Nosotros nos llamamos y reconocemos como cristianos, pero ¿nos reconocen como tales al oírnos hablar y actuar como pertenecientes a la familia de Dios? ¿Identifican por medio de nuestros comportamientos que somos de la familia de Dios? ¿Pueden decir que nosotros, los cristianos, salimos de nosotros mismos para ponernos en camino al encuentro del otro?
El cristiano lleva en su alma el sello de que pertenece a la familia de Dios. Sin dudas que a ser familia se aprende. No es algo que venga dado, debe cultivarse no sin cometer errores. Nadie nace sabiendo pero queremos ser cada día más sabios. Aunque la necedad nos plante guerra.
En el tiempo de navidad que se aproxima es un momento oportuno para reflexionar sobre mi pertenencia a la familia de Dios. Esta familia que es numerosa y heterogénea. Una familia en la que encontramos cobijo y también sin sabores. Pero es nuestra familia. Hemos nacido en ella y es su espíritu el que nos mantiene vivos.
El cristiano es muy duro a veces con los miembros de su familia. Le exige mucho pero tal vez no colabora lo suficiente para mejorarla. Se siente en la vereda del reclamo y la queja y justifica su pereza aludiendo a que “no hay lugar para él”.
La familia cristiana no es ni será la familia Ingalls, pero es la familia que María y José iniciaron y Jesús le dio plenitud. Esta familia, aún con errores y sombras, puede convertirse en cobijo y lugar de descanso si nos animáramos a dejar de exigir tanto, dando tan poco. 
La primera enseñanza que recibió Jesús de su Madre fue en el vientre materno. Se puso en camino con ella a servir. Jesús aprendió de María a no estar indiferente ante el dolor ni acostumbrarse a la injusticia.
Para salir de sí mismo hace falta primero valentía y luego un amor verdadero hacia el prójimo. Requiere saber dejar de lado los prejuicios, saltar las barreras sociales, franquear las propias ideologías y atravesar los propios miedos, para vivir una auténtica fe. 

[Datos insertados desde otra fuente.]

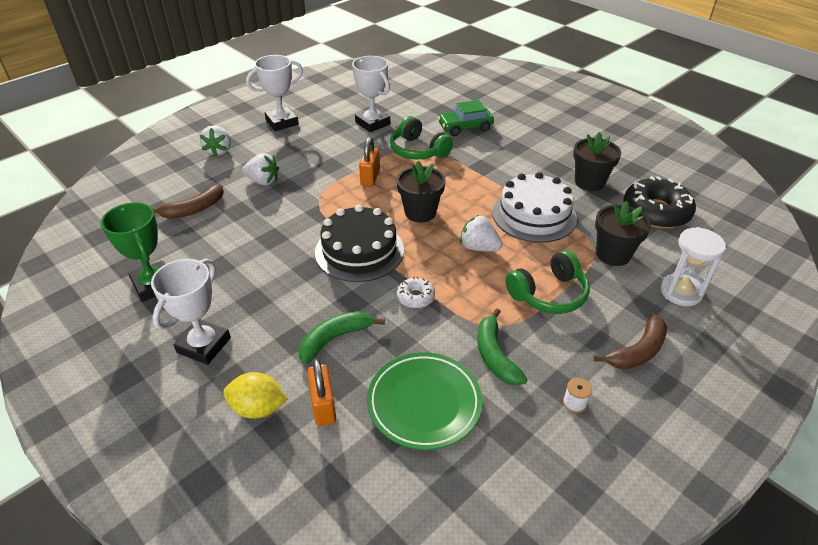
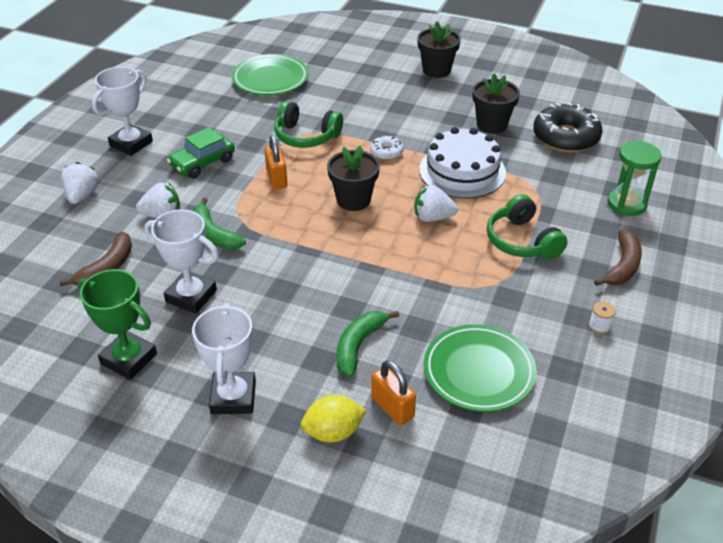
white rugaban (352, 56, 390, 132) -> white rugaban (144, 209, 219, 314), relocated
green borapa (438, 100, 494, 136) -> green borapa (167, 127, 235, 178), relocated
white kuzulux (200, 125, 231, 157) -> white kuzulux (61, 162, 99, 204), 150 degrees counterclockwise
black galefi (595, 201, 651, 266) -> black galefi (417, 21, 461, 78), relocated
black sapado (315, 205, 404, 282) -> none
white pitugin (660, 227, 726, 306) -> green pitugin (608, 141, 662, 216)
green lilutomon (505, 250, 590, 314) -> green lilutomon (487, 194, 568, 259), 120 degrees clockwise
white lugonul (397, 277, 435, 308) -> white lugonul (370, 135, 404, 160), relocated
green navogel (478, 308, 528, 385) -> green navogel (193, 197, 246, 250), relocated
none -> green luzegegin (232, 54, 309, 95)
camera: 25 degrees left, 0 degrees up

Animarse, como dice San Alberto Hurtado SJ a «atravesar la corteza de indolencia y apatía que cubre el corazón del hombre, como el carbón cubre el diamante».
El Hijo de Dios vino a servir. Éste es el gesto que identifica a una persona como un verdadero cristiano. 
María salió de sí misma para ir al encuentro de su prima Isabel. 
Al contemplar el pesebre, oímos que pregunta ¿Has salido de ti para ir al encuentro del otro? ¿Has podido vencer tus egoísmos y prejuicios para encontrarte con tu hermano? ¿Has logrado liberarte de tu resentimiento para acercarte al otro? ¿Has podido quebrar tus exigencias para abrazar al otro? En definitiva, este año que está terminando, ¿Has amado?